**Lista de atividades:**
1. Segundo o texto sobre o Fundo da Vale do Rio Doce, há quantos anos o Fundo já vem funcionando?
2. Reescreva o trecho do texto sobre o Fundo da Vale do Rio Doce começando em "O Fundo acumulou" e terminando em "comunidades onde atua.", substituindo "experiência significativa" por "experiência considerável".

━━ Texto do exercício

Pergunta-se: por que há necessidade desse Fundo? Qual a grande influência que ele teria em relação a esses Municípios? É bom lembrar que a Vale do Rio Doce é uma companhia que atua explorando, sobretudo, recursos naturais renováveis e não renováveis, particularmente os minerais. Normalmente, a exploração de recursos naturais não renováveis traz efeitos positivos na geração de renda e de emprego, mas a exploração mineral traz seqüelas negativas, sobretudo na área ambiental. Além de desorganizar o espaço econômico no qual se insere, gerando problemas nos Municípios e comunidades face à expectativa que traz, também cria regiões marginais na área do projeto.

Darei um exemplo prático em relação a um projeto emblemático, o de Carajás. Carajás, localizado em meu Estado, é o maior Projeto de ferro no mundo em sua área de atuação. As comunidades lá estabelecidas vivem no primeiro mundo. Quem conhece o Projeto Carajás verifica que é organizado, não há dúvida alguma, com todas as condições de infra-estrutura em favor daqueles que nele atuam. Mas, à medida que o Projeto se desenvolveu, trouxe para o Município em que está localizado, Parauapeba, condições absolutamente indesejáveis, negativas, como a grande insalubridade, os problemas ligados ao desemprego, ao funcionamento da própria realidade urbana. Ora, isso ocorreu não só no meu Estado, mas também tem ocorrido em todos os Estados onde a Vale do Rio Doce tem atuado.

Na verdade, o Fundo existe para quê? Ele teria, digamos assim, um efeito compensatório para minimizar os impactos negativos que os projetos da Vale poderiam trazer às comunidades onde atua, que seriam corrigidos pelos efeitos compensatórios desse fundo. Portanto, o Fundo minimizaria esses impactos que trariam sérios prejuízos aos Municípios.

Podemos dizer que esse fundo que já vem funcionando há 47 anos, com uma certa experiência. O Fundo atua beneficiando vários tipos de aplicação como eletrificação urbana e rural, construção de estrada de rodagem, hospitais, distritos industriais, na área de saneamento básico, habitação, educação, cultura, saúde, assistência social, assistência a entidades filantrópicas, de um modo geral em toda a infra-estrutura econômica, física e social no seu sentido mais amplo. Hoje, o Fundo atua em dois níveis: na aplicação de recursos reversíveis, com financiamento subsidiado a 1% ao ano em favor da infra-estrutura econômica e física; e recursos não reversíveis, a fundo perdido, para os projetos da área social, como saúde e educação.

O Fundo acumulou uma experiência significativa e, até hoje, já foram aplicados cerca de 300 milhões de dólares nesses municípios. Assim, dentro do possível, o Fundo tem minimizado os impactos negativos desses projetos nas comunidades onde atua.

Em função da proposta de privatização da Vale do Rio Doce, inserida no edital de privatização, há um dispositivo que diz que 85 milhões e 900 mil reais, oriundos do Fundo de Desenvolvimento da Vale em favor das comunidades e dos projetos da sua área de influência, seriam doados - assim está no edital - ao BNDES para que fossem feitas aplicações em projetos de desenvolvimento regional.

━━━━
━━ Informações extraídas

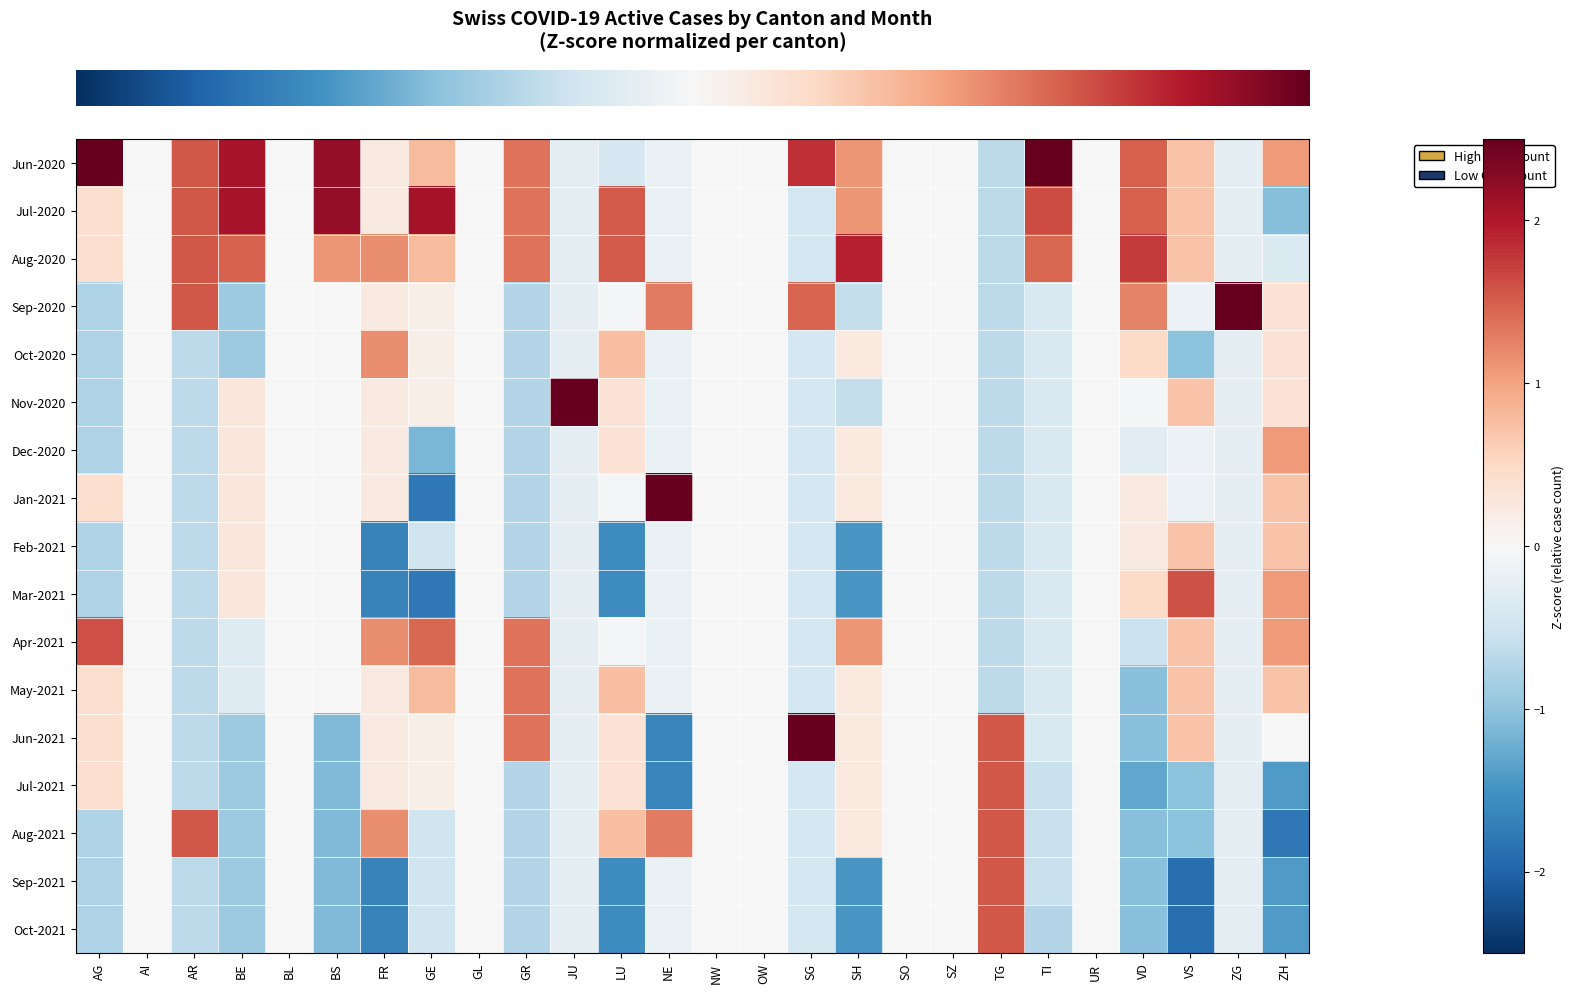

What is the difference between the highest and lowest values at AR?

2.2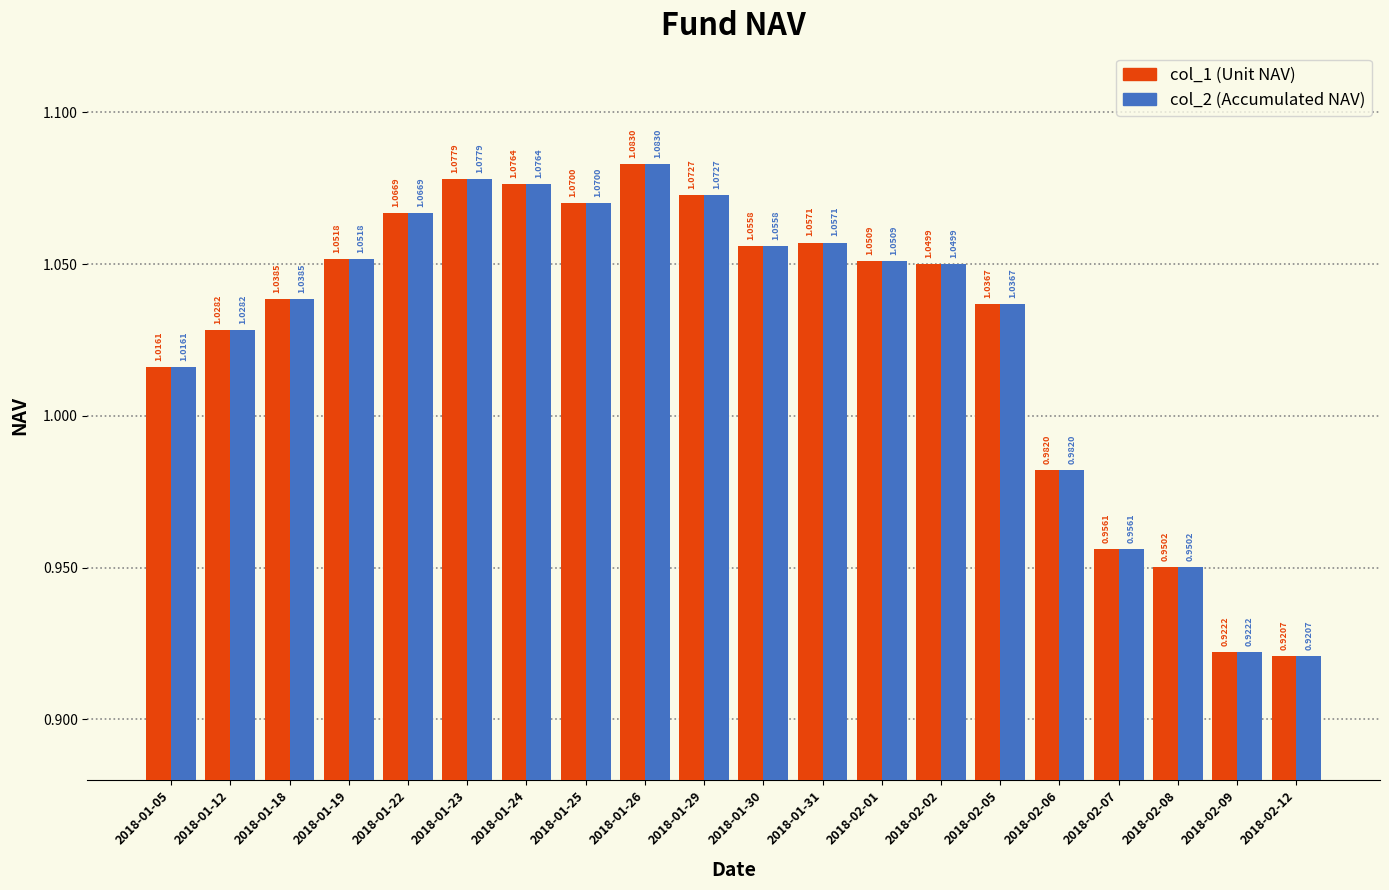

What is the total value across all series at 2018-01-22?

2.1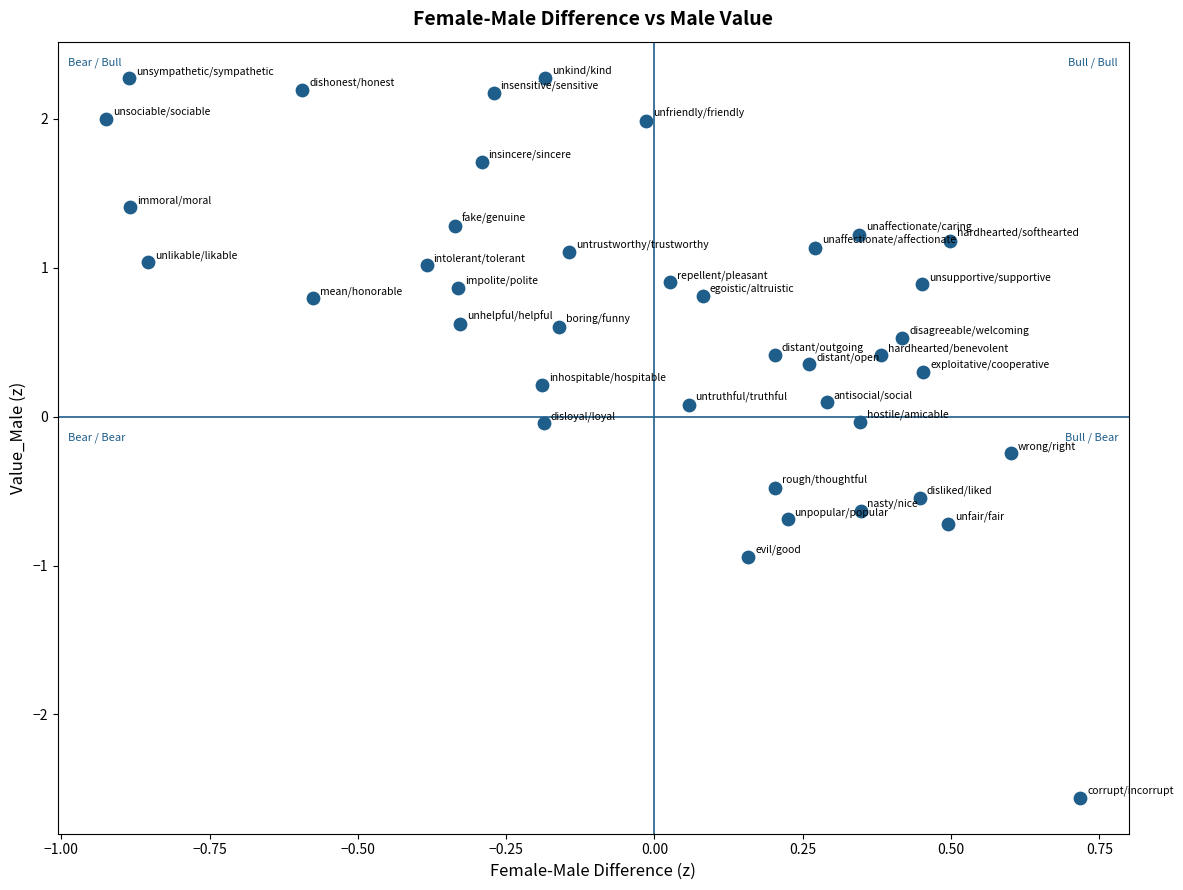

What is the range of Y values (max minus min)?

4.8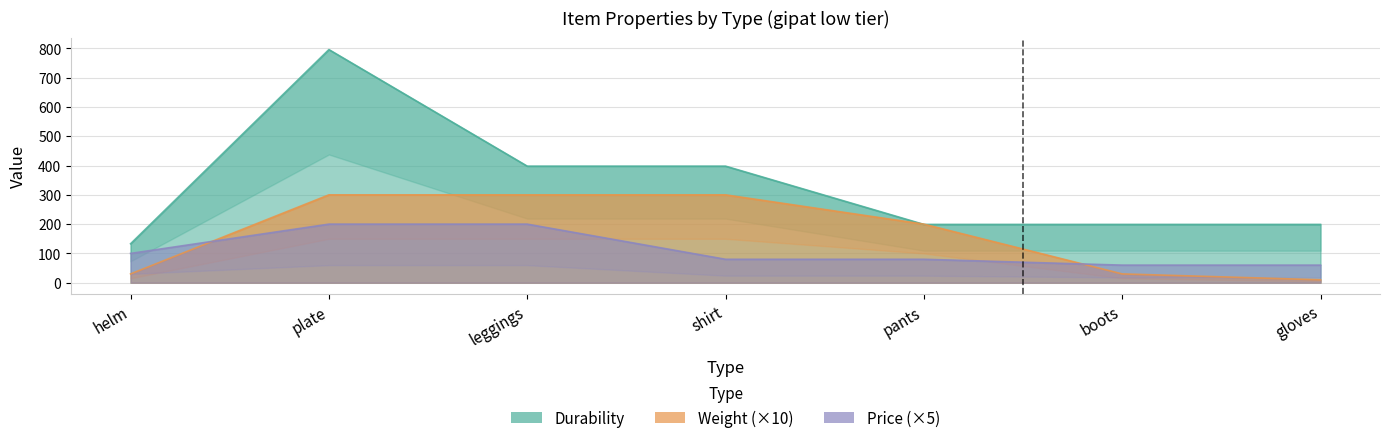

What is the approximate value of Weight at pants, to the nearest 10?

200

━━━━

**Respostas das atividades:**
1. Há 47 anos.

2.
O Fundo acumulou uma experiência considerável e, até hoje, já foram aplicados cerca de 300 milhões de dólares nesses municípios. Assim, dentro do possível, o Fundo tem minimizado os impactos negativos desses projetos nas comunidades onde atua.